In the spring of 1991, after a series of aimless months in Baltimore, I was getting ready to move: either to Seattle or to Fayetteville, Arkansas, for graduate school. I couldn’t decide. Flipping through The New Yorker Book of Poems, I happened upon James Tate’s “Coda,” which begins:
Love is not worth so much;
I regret everything.
Now on our backs
in Fayetteville, Arkansas,
the stars are falling
into our cracked eyes.
So I chose Fayetteville. I chose to take my regret and my cracked eyes to the Ozarks.
Tate’s poems are orbiting all over the Internet today. I’ve seen “The Lost Pilot,” “Saint John of the Cross in Prison,” “The Blue Booby,” “Teaching the Ape to Write Poems,” and many, many more. Everyone has a favorite, or favorites. There were so many Tates to love! The serious Tate. The not-serious Tate.
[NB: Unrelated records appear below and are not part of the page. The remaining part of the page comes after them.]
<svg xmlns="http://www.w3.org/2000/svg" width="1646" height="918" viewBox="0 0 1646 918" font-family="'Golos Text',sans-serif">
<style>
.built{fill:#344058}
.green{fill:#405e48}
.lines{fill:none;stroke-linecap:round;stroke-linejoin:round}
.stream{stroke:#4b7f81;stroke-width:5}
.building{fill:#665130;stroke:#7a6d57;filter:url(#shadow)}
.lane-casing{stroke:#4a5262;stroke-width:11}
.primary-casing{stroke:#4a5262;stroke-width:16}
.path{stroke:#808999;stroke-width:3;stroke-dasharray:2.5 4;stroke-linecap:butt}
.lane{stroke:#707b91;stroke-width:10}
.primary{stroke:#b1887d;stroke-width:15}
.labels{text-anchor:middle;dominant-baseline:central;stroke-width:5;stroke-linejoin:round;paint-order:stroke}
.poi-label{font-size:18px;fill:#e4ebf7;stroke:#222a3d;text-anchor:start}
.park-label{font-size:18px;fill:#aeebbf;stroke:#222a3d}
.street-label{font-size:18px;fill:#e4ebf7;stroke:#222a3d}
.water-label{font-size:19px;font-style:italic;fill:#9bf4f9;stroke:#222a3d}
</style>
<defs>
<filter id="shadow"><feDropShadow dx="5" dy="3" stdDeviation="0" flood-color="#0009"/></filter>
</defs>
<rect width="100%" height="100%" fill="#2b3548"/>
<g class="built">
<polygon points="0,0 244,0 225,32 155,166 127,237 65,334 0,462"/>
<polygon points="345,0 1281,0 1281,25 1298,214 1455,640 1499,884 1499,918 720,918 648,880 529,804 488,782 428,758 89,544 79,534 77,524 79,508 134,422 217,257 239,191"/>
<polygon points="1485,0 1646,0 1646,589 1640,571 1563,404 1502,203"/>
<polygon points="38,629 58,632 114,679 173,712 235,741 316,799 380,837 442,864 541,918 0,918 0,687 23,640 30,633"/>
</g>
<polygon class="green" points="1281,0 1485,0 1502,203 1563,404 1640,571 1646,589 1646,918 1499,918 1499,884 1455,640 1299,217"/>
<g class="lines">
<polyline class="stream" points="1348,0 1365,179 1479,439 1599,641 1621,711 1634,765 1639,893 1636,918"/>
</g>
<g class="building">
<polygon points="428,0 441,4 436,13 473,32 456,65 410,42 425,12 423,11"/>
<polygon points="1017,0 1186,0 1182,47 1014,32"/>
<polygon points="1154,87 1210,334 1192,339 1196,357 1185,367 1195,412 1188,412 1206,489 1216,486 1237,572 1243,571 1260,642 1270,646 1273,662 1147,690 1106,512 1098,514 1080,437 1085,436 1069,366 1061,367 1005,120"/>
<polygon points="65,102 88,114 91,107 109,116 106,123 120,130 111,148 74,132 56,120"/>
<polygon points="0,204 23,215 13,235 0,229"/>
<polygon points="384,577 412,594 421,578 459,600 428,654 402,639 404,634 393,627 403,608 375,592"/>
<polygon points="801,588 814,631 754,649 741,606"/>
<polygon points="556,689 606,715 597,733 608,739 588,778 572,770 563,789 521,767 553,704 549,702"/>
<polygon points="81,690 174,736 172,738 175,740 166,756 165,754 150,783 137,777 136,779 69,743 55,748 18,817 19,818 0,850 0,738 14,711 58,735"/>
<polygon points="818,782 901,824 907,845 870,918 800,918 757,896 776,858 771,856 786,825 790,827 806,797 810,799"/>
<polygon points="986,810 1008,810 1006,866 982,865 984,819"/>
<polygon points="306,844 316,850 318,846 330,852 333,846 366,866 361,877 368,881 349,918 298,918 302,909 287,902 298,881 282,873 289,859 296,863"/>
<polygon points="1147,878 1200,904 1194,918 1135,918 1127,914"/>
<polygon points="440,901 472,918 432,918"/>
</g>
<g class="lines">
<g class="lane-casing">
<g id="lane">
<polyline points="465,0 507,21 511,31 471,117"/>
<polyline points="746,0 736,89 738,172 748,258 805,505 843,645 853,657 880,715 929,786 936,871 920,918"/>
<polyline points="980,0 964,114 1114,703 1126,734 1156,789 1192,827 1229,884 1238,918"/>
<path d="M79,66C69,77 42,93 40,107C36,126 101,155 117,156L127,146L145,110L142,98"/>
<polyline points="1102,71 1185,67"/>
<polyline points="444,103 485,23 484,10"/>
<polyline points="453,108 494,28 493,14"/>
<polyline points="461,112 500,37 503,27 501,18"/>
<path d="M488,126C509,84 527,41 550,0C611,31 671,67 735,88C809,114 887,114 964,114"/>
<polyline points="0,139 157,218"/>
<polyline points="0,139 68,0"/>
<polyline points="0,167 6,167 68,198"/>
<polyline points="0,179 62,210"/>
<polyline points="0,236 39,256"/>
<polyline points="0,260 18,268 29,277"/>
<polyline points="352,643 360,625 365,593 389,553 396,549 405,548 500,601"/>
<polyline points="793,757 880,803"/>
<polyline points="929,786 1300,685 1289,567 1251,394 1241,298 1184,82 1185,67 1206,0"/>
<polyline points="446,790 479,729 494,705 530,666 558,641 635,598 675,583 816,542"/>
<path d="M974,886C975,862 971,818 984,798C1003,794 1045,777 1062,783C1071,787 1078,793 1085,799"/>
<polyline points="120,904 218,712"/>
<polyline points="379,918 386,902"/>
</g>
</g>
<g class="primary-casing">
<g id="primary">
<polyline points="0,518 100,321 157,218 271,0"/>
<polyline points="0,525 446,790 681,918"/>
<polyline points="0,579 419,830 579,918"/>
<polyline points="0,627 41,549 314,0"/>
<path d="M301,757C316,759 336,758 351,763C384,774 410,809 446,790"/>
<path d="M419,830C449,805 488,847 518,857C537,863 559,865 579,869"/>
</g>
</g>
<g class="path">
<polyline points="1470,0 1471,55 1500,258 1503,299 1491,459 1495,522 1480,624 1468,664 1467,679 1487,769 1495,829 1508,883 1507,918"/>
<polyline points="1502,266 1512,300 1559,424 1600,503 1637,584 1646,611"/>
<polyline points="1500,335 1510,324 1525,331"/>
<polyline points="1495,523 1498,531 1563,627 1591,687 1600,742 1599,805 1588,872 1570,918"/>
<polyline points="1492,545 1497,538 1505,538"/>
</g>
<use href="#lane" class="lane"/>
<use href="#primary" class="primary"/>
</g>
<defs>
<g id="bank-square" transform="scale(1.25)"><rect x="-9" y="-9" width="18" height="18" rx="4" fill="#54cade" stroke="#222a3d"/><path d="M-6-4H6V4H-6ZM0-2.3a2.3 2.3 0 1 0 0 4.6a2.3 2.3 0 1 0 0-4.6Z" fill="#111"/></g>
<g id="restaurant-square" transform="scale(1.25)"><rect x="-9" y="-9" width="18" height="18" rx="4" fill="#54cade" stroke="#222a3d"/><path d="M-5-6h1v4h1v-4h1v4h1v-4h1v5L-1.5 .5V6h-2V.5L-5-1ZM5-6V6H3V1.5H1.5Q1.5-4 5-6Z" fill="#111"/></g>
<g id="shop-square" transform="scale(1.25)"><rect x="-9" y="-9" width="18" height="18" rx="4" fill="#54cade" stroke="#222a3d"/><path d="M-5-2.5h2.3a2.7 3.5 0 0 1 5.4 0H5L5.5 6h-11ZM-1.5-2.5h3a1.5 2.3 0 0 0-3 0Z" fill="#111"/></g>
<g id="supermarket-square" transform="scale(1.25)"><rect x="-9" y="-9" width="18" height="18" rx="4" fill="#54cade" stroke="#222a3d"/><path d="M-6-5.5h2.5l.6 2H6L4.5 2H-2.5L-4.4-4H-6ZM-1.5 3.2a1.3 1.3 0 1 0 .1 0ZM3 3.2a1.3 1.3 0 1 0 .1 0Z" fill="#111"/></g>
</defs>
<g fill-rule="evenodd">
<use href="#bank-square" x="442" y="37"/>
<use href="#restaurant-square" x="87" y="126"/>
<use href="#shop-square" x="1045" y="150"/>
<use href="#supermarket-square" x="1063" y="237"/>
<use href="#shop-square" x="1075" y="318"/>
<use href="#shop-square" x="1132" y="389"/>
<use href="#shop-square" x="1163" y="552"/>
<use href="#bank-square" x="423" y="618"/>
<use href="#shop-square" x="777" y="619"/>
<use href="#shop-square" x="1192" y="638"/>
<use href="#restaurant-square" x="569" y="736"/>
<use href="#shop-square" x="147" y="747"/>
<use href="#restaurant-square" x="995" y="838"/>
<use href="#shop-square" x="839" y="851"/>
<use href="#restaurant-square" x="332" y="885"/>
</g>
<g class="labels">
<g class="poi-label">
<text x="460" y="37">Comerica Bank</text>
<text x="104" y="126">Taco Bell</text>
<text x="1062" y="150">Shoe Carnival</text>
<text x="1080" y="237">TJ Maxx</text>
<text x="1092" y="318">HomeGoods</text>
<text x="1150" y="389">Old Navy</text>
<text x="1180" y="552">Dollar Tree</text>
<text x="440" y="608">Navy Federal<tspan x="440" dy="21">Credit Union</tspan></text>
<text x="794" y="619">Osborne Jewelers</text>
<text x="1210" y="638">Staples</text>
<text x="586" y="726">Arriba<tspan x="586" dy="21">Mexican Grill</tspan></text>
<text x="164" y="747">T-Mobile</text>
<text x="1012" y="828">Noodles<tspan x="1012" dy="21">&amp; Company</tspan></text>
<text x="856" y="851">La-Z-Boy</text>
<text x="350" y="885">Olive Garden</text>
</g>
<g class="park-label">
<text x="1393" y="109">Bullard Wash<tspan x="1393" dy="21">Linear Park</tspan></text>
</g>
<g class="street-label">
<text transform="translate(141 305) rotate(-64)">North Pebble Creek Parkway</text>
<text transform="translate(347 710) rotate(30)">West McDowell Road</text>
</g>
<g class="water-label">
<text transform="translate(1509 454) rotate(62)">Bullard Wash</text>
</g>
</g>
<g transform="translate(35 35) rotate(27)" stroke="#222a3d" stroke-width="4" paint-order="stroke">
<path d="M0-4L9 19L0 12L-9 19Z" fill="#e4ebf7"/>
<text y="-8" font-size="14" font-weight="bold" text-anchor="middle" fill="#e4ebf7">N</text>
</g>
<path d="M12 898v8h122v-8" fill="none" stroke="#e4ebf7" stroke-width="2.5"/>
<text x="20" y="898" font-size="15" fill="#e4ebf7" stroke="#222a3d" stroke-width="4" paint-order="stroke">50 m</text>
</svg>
The serious-and-not-serious-at-the-same-time Tate.
“Coda” changed my life, but the Tate poem I return to most often is “What the City Was Like,” from his 1994 collection Worshipful Company of Fletchers. “The city was full of blue devils,” it begins, “and, once, during an eclipse, the river / began to glow, and a small body walked out of it.” Later: “The spots were all given names by the janitors— / River of Unwavering Desire, River of Untruth, / Spring of Spies, Rill of Good Enough Hotelkeepers, / and then, of course, there was the Spot of Spots.” And finally:
In the days that followed children were always screaming.
You could set their hair on fire and, sure enough,
they’d start screaming.
This is how to end a poem, right? So is this. Rest well, James Tate. Everybody loved you.